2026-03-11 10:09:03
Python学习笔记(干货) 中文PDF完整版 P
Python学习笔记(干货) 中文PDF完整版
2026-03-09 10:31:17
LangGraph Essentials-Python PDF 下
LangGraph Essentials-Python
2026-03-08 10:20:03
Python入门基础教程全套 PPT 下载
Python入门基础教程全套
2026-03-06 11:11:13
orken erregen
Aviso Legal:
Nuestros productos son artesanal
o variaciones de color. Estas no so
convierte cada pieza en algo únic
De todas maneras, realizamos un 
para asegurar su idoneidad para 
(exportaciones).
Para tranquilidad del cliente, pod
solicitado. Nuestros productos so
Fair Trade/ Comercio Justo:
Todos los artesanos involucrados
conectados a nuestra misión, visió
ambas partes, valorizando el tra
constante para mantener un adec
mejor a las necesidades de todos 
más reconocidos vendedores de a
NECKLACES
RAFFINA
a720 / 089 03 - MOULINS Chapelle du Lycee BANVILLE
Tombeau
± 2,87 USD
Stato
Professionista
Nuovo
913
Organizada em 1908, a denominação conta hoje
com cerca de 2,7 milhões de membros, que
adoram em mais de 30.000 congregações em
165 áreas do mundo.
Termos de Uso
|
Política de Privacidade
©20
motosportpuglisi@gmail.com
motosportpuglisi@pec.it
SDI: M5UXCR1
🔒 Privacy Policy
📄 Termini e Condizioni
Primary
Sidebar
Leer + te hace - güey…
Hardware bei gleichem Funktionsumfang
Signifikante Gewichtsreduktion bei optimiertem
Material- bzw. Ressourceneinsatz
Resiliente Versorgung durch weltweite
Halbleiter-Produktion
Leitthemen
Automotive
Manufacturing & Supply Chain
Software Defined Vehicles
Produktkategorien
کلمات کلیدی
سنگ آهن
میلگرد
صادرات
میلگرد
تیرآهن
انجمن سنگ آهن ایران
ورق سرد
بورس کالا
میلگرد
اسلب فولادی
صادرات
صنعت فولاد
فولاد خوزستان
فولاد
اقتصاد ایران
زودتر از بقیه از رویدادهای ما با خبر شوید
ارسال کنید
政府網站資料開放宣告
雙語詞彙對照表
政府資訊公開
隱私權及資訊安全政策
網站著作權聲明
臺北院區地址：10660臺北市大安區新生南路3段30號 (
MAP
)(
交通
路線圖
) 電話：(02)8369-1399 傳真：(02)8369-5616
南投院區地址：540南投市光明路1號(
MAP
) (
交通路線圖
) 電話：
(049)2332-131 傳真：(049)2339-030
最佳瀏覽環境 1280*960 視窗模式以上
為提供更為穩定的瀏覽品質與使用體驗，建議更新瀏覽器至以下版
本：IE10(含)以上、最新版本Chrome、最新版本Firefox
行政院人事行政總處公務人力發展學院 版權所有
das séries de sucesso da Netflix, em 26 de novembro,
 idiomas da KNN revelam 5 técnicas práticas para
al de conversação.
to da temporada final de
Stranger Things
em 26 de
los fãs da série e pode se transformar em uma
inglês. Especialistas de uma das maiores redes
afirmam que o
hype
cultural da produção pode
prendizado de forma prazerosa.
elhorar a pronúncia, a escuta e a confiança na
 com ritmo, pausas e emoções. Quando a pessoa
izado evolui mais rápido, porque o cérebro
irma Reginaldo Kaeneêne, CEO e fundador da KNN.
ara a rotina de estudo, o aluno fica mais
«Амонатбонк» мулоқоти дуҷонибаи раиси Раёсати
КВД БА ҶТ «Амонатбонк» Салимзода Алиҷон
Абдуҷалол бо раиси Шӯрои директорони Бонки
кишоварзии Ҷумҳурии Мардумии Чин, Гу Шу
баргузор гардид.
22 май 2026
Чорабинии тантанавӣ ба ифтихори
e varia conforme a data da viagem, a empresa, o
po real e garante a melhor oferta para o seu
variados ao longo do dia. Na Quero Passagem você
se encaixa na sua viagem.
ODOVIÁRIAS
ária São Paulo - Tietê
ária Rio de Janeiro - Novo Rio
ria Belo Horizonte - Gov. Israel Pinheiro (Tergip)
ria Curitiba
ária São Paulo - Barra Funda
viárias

##########

• _WORK INSTRUCTION_:
Nothing but a number should be given: the tally of lines in the listing that contain "motosportpuglisi".

• _TASK RESULT_:
2